— SUPPLIED PASSAGE —
--- start ---
AMOS FARM: Getting Started Early
by Christian Torp
“The secret to getting ahead is getting started.” -Mark Twain
We could all do with more time, unfortunately, I don’t know of any (legal) way to do that, but that’s not true for gardening! It IS possible to give your garden more time and a longer, more productive life.
Plants require three things and depend on a fourth: light, water, carbon dioxide and the proper temperature. With proper manipulation the life of your garden is in your hands.
Light: Photosynthesis depends on the availability of light both in regard to day length and intensity. Each type of plant has it’s own requirement; i.e. day length is not critical to the production of tomatoes, while “hemp is a short-day plant, it flowers promptly when day lengths are less than 14 hours and very slowly or not at all when day lengths are greater than 14 hours.” (The Yearbook of Agriculture; 1943-1947, USDA)
Water and Carbon Dioxide need not be specially manipulated to extend the growing season.
Temperature: Photosynthesis occurs at its highest rate between 65° and 85° and plant vigor and survival are dependent on temperature, although each family of plants has an optimal temperature range outside of which they will not survive.
While cole crops (Brassica, i.e. cabbage, broccoli, mustard, collard, brussels sprouts) prefer daytime temperatures of 65°-80° some of them will stay perfectly healthy even with night temperatures down to 20° after the plants are established.
Warm season crops grow best at 86° with a minimum of 60°; a week below 55° will permanently stunt their growth, and temperatures approaching freezing will kill them.
But how to do it?
Select the proper plants. To get an early start and last long into the fall choose the most suitable crops. With the proper setup I’ve had collard greens and brussels sprouts survive all winter even down to 0° whereas solanaceous crops like peppers or tomatoes would require a heated greenhouse to do the same.
--- end ---
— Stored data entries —
--- start ---
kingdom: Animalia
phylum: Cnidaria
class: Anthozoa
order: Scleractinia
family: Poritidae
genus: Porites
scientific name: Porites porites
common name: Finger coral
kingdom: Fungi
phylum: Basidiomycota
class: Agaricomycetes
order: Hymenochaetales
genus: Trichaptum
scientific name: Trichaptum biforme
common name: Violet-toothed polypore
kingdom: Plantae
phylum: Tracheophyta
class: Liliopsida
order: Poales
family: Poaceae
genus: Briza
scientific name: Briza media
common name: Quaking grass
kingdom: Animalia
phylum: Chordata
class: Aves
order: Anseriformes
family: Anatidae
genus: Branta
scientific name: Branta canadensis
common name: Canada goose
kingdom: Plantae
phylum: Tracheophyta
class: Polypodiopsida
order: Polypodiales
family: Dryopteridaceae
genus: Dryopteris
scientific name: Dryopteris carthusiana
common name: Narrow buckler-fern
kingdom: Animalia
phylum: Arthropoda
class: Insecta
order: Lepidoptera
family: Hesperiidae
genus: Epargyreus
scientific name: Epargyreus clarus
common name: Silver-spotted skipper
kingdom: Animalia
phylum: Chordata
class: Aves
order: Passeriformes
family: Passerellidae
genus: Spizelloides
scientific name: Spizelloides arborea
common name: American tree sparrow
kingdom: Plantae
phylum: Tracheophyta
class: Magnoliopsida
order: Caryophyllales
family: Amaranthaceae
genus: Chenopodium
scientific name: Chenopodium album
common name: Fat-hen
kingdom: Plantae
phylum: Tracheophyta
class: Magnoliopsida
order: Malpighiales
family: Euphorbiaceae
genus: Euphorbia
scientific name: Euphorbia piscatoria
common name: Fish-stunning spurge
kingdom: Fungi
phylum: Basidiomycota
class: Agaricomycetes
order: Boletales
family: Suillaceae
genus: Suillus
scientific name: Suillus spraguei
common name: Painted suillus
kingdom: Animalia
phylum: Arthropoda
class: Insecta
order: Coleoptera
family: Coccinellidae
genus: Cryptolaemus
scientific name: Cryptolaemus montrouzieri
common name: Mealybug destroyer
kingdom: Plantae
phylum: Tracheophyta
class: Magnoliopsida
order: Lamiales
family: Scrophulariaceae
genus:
--- end ---
— GOAL 1 —
In the gardening article, between which temperatures does photosynthesis occur at its highest rate?
— GOAL 2 —
Quote the gardening article word for word, starting at "AMOS FARM: Getting" and ending after "more productive life.".

— RESPONSE 1 —
Between 65° and 85°.

— RESPONSE 2 —
AMOS FARM: Getting Started Early
by Christian Torp
“The secret to getting ahead is getting started.” -Mark Twain
We could all do with more time, unfortunately, I don’t know of any (legal) way to do that, but that’s not true for gardening! It IS possible to give your garden more time and a longer, more productive life.